Innensenator Henkel hat sich zum Thema Verkehrssicherheit fast nie geäußert. Ausnahme war der erwähnte Unfall, nach dem er von „Idioten“ sprach und eine PS-Obergrenze für Anfänger ins Gespräch brachte.
Das ist lächerlicher Populismus eines Politikers, der ablenkt, statt seiner Pflicht nachzukommen. Diese Pflicht wäre, solche Idioten mit den Mitteln des Rechtsstaates einzufangen. Das tut Herr Henkel nicht. Herr Müller und Herr Henkel sind aufgefordert, die verheerenden Folgen der Personalkürzungen tausender Stellen der letzten 14 Jahre bei der Polizei rückgängig zu machen. Die Leute werden dringend gebraucht, und das Personal ist darüber hinaus weit aufzustocken. Polizeipräsident Kandt könnte dies fordern, statt sich wegzuducken.
In Berlin sterben jährlich rund 50 Menschen im Verkehr und etwa 18.000 werden verletzt, also praktisch die Bevölkerung eines ganzen Stadtteils. Wie weit ließen sich diese Zahlen realistischerweise senken, wenn die Regeln durchgesetzt würden?
Weit über 90 Prozent der Unfälle passieren nicht einfach, sondern werden aktiv verursacht. Nehmen wir mal an, dass man mit konsequenter Überwachung die Hälfte der durch Regelverstöße verursachten Unfälle vermeiden könnten. Dann hätten wir also schon mal die Hälfte der Opfer gerettet. Und die restlichen Unfälle wären längst nicht so schwer, sodass die Opferzahl tatsächlich wohl noch viel weiter sinken würde. Nehmen wir nur mal die Überlebenschance von Fußgängern bei verschiedenen Aufprallgeschwindigkeiten: Wenn das Auto 50 fährt, haben sie nur eine Chance von 20 Prozent. Bei Tempo 30 sind es etwa 80 Prozent. Das zeigt wieder, wie extrem viel wir durch mehr Kontrollen bewirken könnten. Schon die bloße Sichtbarkeit von mehr Polizei im Fließverkehr würde viel helfen.
Der Straßenverkehr ist praktisch der einzige Bereich unseres Alltags, in dem ein einziger kleiner Fehler tödlich sein kann. Das scheint einerseits grotesk – aber ebenso grotesk wäre, sämtliche Straßen einzuzäunen.
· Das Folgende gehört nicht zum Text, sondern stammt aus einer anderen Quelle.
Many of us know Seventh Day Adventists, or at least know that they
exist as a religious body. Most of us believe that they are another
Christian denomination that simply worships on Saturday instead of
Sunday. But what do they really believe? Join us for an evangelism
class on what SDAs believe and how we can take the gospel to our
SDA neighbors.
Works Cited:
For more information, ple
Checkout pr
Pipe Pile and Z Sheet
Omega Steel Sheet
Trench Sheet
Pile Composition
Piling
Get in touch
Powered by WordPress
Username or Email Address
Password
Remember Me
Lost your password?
Tatsächlich wird ständig bloß nach der Infrastruktur geschaut und nach der Sicherheitstechnik. Aber wenn ich an einen Unfallschwerpunkt ein Stoppschild stelle, habe ich das Problem noch nicht gelöst, wenn die Leute nicht wirklich anhalten. Also braucht es auch da wieder Kontrollen. Gerade weil im Straßenverkehr schon kleinste Fehler so verheerende Folgen haben können, sind Prävention und Regeltreue so wichtig.
Vor allem Fußgänger fühlen sich vom Verhalten vieler Radfahrer auf Gehwegen und an Haltestellen drangsaliert..
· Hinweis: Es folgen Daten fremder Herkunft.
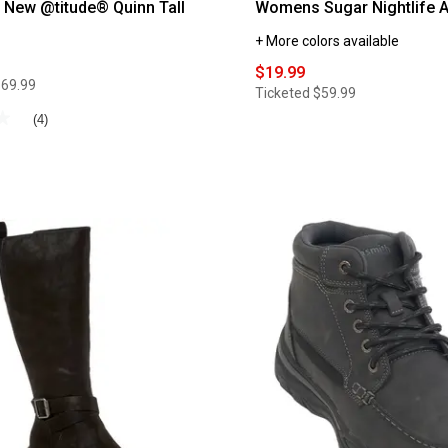
New @titude® Quinn Tall
Womens Sugar Nightlife A
+ More colors available
$19.99
$69.99
Ticketed
$59.99
★
★
(4)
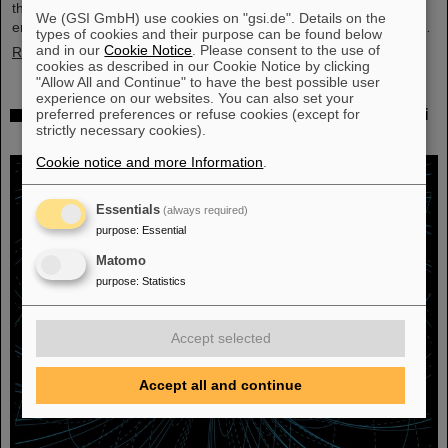
their scientific colleagues with the prestigious prize, which is
We (GSI GmbH) use cookies on "gsi.de". Details on the
endowed with three million US dollars and is often referred to as…
types of cookies and their purpose can be found below
and in our
Cookie Notice
. Please consent to the use of
Read more
cookies as described in our Cookie Notice by clicking
"Allow All and Continue" to have the best possible user
experience on our websites. You can also set your
Physicists test quantum theory with atomic nuclei
preferred preferences or refuse cookies (except for
strictly necessary cookies).
from a nuclear reaction
Cookie notice and more Information
.
Essentials
(always required)
purpose
:
Essential
Matomo
purpose
:
Statistics
Accept selected
Accept all and continue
… zu Recht. Dieses Verhalten ist nicht zu rechtfertigen. Ich fürchte, ich muss mich wiederholen: Auch dagegen helfen nur Kontrollen. Der Mensch ist nun mal so gestrickt, dass man ihm mit Strafen drohen muss, damit er sich an Regeln hält. Freundliche Nachsicht nützt jedenfalls nichts. Dann könnte man genauso gut Räucherstäbchen an die Straße stellen.